» INSTRUCTIONS FOR THE TASK
From the entries below, copy out every line with "Left" in it.

» DATA PROVIDED
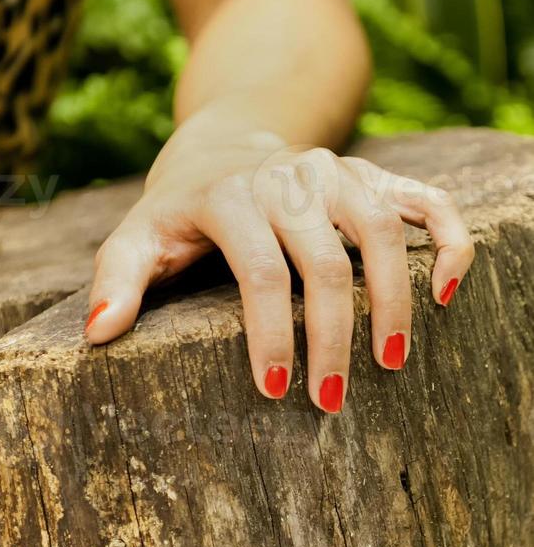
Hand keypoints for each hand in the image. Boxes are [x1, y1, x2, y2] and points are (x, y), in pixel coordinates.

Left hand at [84, 128, 473, 411]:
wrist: (223, 147)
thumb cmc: (179, 210)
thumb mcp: (137, 236)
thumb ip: (115, 279)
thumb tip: (98, 336)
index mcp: (229, 196)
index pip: (260, 271)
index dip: (270, 333)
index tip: (273, 389)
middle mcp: (287, 178)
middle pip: (325, 261)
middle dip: (332, 336)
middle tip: (331, 399)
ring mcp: (335, 173)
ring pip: (381, 231)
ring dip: (393, 298)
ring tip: (389, 360)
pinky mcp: (369, 176)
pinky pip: (426, 201)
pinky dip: (448, 240)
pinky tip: (448, 291)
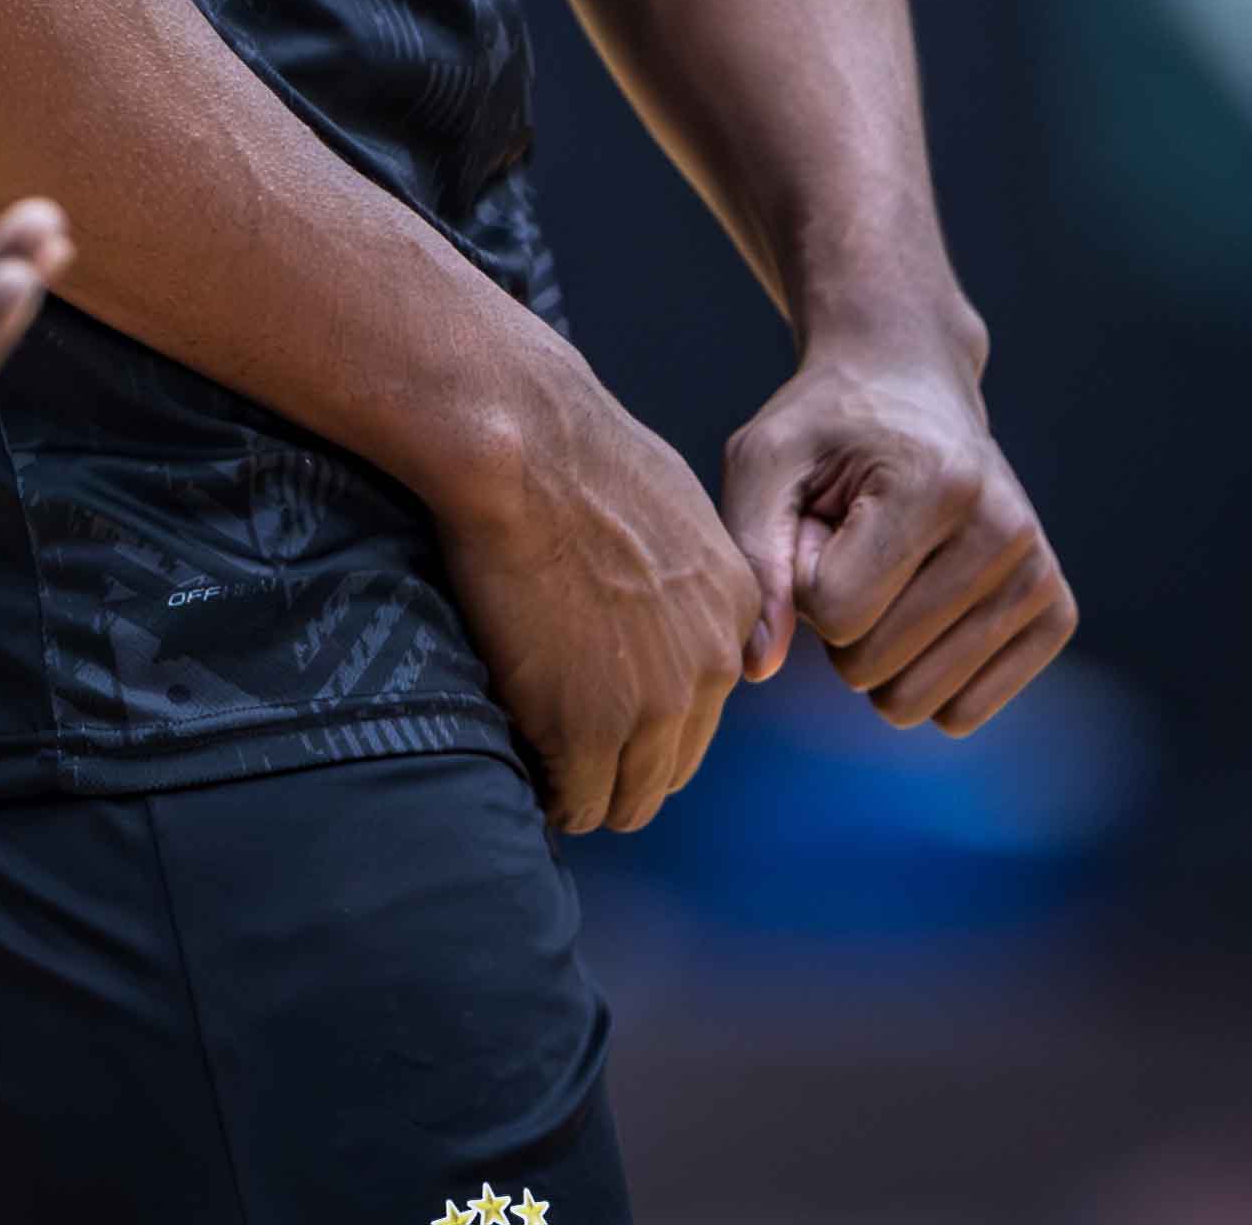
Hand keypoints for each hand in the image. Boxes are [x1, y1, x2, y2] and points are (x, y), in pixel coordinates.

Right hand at [432, 355, 760, 832]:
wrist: (527, 448)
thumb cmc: (577, 452)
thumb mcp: (674, 507)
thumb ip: (687, 578)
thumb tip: (660, 613)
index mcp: (734, 612)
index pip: (704, 710)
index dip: (647, 717)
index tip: (599, 704)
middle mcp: (711, 667)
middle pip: (672, 769)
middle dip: (620, 764)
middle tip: (561, 741)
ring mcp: (653, 705)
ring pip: (629, 801)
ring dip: (585, 787)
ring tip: (536, 754)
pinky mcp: (589, 728)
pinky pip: (576, 803)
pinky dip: (547, 792)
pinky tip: (517, 754)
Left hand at [725, 334, 1074, 735]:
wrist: (913, 383)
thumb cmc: (828, 428)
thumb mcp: (766, 463)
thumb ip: (754, 559)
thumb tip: (758, 666)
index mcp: (937, 483)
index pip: (835, 611)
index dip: (803, 575)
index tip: (819, 519)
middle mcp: (1005, 531)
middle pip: (872, 664)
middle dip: (838, 616)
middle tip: (854, 540)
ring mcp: (1039, 575)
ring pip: (914, 699)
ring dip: (877, 644)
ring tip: (887, 564)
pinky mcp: (1056, 613)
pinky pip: (962, 714)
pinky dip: (923, 673)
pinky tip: (924, 599)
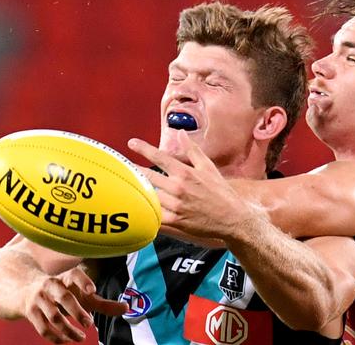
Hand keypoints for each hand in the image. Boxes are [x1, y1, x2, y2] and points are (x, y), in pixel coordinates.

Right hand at [22, 267, 127, 342]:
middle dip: (77, 311)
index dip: (83, 281)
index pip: (74, 274)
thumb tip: (126, 308)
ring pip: (53, 316)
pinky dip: (55, 338)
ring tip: (81, 338)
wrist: (25, 291)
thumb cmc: (63, 294)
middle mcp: (52, 285)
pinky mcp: (30, 312)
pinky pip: (42, 328)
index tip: (92, 291)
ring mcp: (39, 299)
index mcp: (66, 278)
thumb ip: (103, 303)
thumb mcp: (81, 296)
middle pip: (64, 297)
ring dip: (68, 329)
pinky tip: (66, 342)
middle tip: (89, 324)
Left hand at [128, 131, 260, 240]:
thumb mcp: (208, 167)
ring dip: (137, 189)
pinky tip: (136, 208)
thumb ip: (192, 150)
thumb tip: (181, 134)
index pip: (159, 157)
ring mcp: (175, 205)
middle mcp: (178, 188)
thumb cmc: (221, 192)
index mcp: (185, 173)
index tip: (131, 143)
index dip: (143, 149)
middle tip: (121, 165)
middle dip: (132, 169)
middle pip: (147, 176)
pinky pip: (154, 215)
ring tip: (126, 185)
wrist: (232, 218)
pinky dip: (144, 211)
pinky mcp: (175, 221)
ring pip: (148, 195)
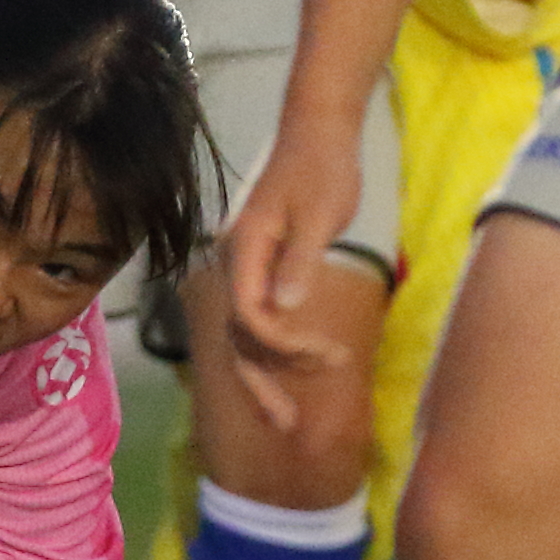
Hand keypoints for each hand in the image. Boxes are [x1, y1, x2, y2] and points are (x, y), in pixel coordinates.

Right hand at [214, 139, 367, 442]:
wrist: (317, 133)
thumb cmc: (322, 168)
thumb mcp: (320, 213)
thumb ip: (299, 261)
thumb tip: (282, 308)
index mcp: (245, 247)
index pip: (248, 312)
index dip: (280, 344)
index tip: (324, 357)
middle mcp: (234, 261)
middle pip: (236, 334)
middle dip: (260, 382)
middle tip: (287, 426)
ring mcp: (243, 266)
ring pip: (244, 333)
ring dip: (270, 371)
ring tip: (293, 412)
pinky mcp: (258, 268)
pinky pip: (256, 319)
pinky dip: (272, 349)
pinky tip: (291, 371)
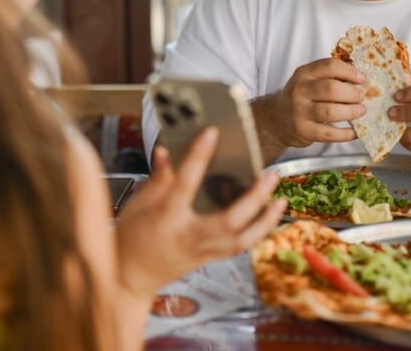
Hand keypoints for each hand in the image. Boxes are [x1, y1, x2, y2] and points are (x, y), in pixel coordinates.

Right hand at [115, 127, 286, 299]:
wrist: (130, 277)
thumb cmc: (131, 237)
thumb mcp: (138, 204)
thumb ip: (157, 178)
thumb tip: (166, 150)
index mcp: (166, 217)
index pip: (185, 183)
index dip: (198, 156)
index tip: (211, 133)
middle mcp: (188, 236)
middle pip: (229, 220)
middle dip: (254, 198)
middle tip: (270, 175)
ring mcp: (201, 251)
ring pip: (242, 239)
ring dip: (265, 220)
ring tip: (280, 199)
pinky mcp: (209, 259)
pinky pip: (240, 247)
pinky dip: (258, 231)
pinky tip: (269, 216)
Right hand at [262, 58, 366, 149]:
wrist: (275, 119)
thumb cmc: (299, 98)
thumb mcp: (308, 81)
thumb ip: (328, 77)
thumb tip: (360, 80)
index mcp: (303, 74)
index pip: (329, 66)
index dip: (349, 72)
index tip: (362, 79)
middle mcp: (299, 91)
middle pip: (331, 88)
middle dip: (352, 93)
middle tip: (361, 97)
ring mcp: (299, 111)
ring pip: (330, 111)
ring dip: (350, 112)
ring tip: (361, 111)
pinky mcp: (303, 130)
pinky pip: (328, 133)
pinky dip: (345, 134)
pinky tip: (354, 131)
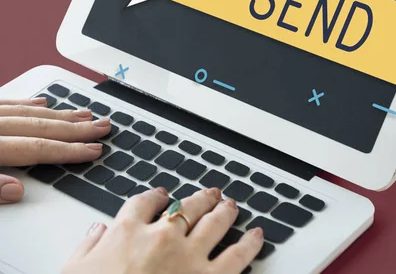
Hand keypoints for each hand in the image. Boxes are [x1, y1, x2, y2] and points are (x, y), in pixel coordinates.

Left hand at [0, 98, 111, 203]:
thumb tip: (16, 190)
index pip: (37, 148)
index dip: (68, 150)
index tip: (93, 150)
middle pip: (40, 127)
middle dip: (76, 129)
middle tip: (101, 127)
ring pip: (28, 113)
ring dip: (59, 115)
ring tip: (84, 115)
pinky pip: (7, 103)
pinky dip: (28, 104)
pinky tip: (43, 103)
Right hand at [63, 187, 263, 273]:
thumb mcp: (73, 272)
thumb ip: (87, 248)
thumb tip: (97, 231)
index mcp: (127, 232)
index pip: (144, 203)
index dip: (156, 196)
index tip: (162, 195)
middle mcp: (162, 237)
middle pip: (186, 207)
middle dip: (201, 198)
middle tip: (210, 194)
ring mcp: (189, 256)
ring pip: (214, 222)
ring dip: (225, 211)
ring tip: (231, 205)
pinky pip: (237, 256)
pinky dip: (250, 243)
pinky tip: (257, 235)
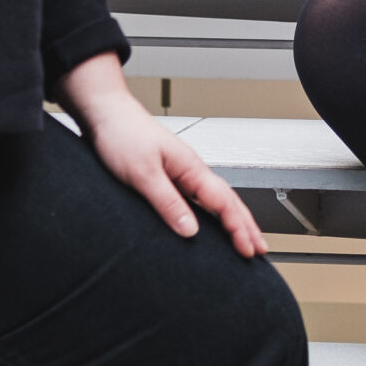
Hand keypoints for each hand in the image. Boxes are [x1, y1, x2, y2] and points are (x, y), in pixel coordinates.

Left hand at [59, 55, 266, 256]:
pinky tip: (210, 223)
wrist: (106, 114)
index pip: (224, 202)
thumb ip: (167, 201)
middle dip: (246, 226)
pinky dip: (212, 214)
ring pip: (216, 200)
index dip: (239, 228)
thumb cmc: (122, 135)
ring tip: (244, 240)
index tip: (249, 250)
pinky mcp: (169, 176)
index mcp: (191, 167)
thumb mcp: (143, 173)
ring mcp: (181, 173)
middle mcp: (191, 170)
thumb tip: (189, 229)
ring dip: (233, 220)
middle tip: (259, 251)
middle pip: (228, 201)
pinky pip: (198, 199)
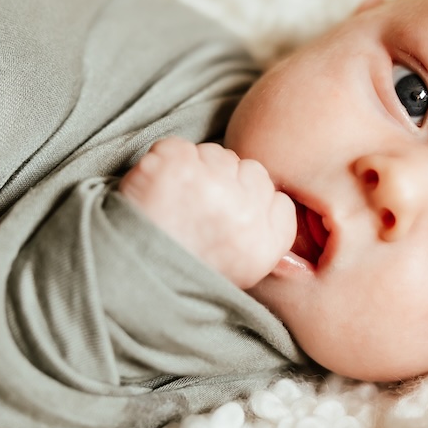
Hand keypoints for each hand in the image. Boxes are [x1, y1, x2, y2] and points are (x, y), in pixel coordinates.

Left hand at [119, 138, 296, 288]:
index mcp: (267, 243)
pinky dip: (165, 161)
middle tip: (193, 212)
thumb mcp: (241, 278)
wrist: (126, 281)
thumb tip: (302, 267)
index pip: (277, 197)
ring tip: (173, 203)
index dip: (249, 201)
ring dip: (194, 170)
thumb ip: (268, 254)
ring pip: (215, 153)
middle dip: (223, 183)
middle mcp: (245, 212)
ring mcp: (209, 184)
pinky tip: (156, 189)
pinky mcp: (174, 164)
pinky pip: (179, 146)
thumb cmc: (182, 277)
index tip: (225, 218)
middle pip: (247, 170)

» RESULT
Left hand at [84, 128, 473, 411]:
Left hand at [725, 334, 1074, 735]:
Left hand at [128, 131, 260, 240]:
Left hand at [0, 98, 111, 203]:
Left hand at [59, 55, 266, 256]:
Left hand at [119, 138, 296, 288]:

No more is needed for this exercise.